:: DIRECTIONS FOR THIS TASK ::
In how many lines of the records does the word "cinny" appear? Reply with the number and nothing else.

━━━ RECORDS FOR THE EXERCISE ━━━

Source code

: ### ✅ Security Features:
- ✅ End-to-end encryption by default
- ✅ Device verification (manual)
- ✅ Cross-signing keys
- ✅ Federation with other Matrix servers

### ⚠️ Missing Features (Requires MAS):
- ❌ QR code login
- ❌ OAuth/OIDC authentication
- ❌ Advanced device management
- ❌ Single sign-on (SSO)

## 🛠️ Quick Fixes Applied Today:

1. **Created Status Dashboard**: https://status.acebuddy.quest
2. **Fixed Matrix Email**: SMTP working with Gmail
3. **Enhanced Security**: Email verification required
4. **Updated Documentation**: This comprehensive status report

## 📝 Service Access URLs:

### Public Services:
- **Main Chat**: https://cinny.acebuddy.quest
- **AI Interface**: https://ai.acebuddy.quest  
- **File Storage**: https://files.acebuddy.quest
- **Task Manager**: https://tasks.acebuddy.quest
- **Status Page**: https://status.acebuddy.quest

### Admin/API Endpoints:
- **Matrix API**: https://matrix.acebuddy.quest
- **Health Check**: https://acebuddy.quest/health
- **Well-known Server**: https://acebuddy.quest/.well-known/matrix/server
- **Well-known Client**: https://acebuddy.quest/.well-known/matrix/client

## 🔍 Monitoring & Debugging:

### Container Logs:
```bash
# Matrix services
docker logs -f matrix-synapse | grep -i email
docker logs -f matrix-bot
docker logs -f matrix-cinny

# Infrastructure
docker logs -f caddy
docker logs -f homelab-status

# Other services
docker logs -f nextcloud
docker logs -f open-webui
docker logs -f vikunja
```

━━━

:: RESPONSE BELOW ::
2